RAPID CITY, S.D. (KELO) — The issue of Missing and Murdered Indigenous People is not just a tribal issue, but extends to county, municipal, state, and federal jurisdictions. That’s why the Department of Justice created the Not Invisible Act Commission to better address the crisis across all levels.
In 2021, the Department of Justice contacted Rapid City Police Chief Don Hedrick to see if he was interested in being a part of a commission working to improve resources and communications to address the Missing and Murdered Indigenous Persons (MMIP) crisis. He accepted, saying he felt honored to be a part of the process to help address the epidemic.
“To sum it up, the commission is looking for ways to identify issues involving victimization of Native Americans and address crime related to Native Americans,” Hedrick said.
The commission is comprised of law enforcement, like Hedrick, attorneys including Gregg Peterman, of Rapid City, tribal leaders, family and survivors directly impacted by the issue. For Hedrick, joining the commission was another way to serve the Rapid City community while working on a national issue.
“Well, the Rapid City Police Department, we serve a large portion of Native American folks here in our community. Some of the issues that are affecting our nation also affect us here. We do see a disproportionate victimization of our Native American population,” Hedrick explained.
Hedrick serves on two subcommittees within the group: one focusing on law enforcement and investigative resources committee and the other dealing with recruitment and retention of tribal law enforcement.
“I think what we have been doing to this point is we’ve been looking at, what are tribal entities doing in regard to recruiting and retention versus what are state and federal entities doing? What’s going well here? What can be brought to the tribal component?” Hedrick said.
Hedrick said in South Dakota, there is a well-established network of communication between law enforcement agencies across the state. He hopes the commission will not only be able to improve that communication, but help tribal law enforcement and other states improve the work they do.
“I think for us, as we identify best practices, really, creating those personal relationships so that you can communicate when you need to is going to be important,” he said. “I think it’s something that I’m going to be able to speak to, from our experience here in our community.”
One of the roadblocks in dealing with the MMIP crisis across the country is navigating the many different jurisdictions between city, county, state, federal and sovereign tribal land.

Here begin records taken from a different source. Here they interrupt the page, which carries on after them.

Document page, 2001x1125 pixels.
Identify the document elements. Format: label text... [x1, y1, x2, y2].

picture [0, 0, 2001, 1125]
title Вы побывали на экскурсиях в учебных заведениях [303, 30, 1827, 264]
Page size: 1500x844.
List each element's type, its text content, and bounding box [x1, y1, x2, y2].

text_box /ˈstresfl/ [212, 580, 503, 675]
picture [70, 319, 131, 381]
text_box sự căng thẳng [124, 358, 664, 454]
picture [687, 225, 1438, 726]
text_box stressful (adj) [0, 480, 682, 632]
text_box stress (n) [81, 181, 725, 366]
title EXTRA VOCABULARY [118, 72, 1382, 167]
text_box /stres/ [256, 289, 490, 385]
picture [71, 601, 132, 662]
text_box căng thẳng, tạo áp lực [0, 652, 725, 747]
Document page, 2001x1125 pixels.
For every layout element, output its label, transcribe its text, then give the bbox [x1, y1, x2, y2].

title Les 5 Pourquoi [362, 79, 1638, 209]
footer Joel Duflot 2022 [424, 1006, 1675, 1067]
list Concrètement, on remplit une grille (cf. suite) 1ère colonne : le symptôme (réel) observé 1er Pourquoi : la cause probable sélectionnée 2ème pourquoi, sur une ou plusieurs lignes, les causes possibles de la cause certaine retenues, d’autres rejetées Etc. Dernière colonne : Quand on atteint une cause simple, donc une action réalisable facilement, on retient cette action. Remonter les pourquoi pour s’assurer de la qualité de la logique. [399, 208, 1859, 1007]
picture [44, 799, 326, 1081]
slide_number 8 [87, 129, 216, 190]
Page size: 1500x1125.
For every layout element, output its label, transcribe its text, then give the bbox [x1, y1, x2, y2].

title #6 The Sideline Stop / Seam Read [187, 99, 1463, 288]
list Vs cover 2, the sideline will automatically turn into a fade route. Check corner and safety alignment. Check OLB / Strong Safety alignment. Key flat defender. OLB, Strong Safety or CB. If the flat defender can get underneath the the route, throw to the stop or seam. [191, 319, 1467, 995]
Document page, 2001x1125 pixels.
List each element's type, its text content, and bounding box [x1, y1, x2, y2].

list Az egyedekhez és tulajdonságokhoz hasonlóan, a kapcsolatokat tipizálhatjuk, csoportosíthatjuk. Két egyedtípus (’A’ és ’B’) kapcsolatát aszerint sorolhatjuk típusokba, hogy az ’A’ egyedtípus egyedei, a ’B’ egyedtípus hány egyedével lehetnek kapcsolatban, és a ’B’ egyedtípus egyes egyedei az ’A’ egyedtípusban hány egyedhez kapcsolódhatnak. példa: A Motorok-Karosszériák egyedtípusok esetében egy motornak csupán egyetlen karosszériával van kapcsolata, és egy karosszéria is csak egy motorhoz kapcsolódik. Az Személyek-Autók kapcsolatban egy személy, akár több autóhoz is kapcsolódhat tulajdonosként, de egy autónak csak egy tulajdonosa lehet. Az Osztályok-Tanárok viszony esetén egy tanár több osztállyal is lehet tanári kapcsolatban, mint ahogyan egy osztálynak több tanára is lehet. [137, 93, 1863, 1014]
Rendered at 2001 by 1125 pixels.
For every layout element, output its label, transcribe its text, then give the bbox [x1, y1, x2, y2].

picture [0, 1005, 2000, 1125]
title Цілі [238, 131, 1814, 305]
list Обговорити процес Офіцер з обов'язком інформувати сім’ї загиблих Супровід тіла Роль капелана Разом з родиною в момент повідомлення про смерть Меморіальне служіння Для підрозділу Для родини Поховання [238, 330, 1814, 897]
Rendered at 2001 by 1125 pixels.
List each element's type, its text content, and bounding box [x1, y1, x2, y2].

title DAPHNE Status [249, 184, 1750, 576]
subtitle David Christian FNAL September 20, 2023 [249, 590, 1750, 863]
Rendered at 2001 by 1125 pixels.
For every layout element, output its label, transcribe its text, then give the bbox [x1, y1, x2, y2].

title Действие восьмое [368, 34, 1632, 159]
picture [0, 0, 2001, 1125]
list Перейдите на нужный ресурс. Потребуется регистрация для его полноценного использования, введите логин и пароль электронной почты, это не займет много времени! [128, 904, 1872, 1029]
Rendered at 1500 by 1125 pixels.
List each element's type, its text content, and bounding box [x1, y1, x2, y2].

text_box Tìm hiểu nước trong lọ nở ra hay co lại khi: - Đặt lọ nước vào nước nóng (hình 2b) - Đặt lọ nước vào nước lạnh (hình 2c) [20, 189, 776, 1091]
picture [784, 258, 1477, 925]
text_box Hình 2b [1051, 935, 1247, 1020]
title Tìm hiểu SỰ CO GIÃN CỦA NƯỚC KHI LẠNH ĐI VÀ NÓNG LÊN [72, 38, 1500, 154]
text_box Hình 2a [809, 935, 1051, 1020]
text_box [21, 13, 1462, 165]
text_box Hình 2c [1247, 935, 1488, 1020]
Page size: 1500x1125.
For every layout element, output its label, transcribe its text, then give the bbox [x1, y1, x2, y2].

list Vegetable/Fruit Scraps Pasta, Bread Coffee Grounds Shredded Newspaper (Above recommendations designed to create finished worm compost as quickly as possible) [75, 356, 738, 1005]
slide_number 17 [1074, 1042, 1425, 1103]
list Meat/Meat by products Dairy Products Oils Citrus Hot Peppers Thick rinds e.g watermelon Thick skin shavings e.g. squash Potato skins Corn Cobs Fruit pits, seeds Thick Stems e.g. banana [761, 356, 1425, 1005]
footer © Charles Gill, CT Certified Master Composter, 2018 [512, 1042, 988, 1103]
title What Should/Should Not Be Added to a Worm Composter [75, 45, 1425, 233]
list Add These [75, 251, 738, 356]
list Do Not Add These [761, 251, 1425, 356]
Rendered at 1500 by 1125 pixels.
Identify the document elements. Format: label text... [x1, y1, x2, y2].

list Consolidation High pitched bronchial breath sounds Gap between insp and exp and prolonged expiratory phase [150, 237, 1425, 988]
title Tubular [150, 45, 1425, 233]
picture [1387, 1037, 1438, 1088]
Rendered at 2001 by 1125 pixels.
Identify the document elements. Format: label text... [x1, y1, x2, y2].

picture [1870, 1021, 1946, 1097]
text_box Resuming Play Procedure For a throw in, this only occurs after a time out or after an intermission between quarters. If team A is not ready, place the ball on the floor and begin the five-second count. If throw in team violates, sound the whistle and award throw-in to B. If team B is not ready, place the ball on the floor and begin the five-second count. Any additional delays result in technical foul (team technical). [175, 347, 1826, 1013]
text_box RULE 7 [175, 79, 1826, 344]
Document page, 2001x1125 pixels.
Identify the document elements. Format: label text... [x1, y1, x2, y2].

“That is one of the primary focuses of this commission is to try to identify better ways for state, federal, local tribal entities to work together better. I’m finding this is an issue in a lot of places where you just don’t have that communication or there’s jurisdictional blocks,” Hedrick said.
In South Dakota, the Attorney General’s office is working to create a position that would help navigate jurisdictions and better the communication for all law enforcement in South Dakota, whether state or tribal.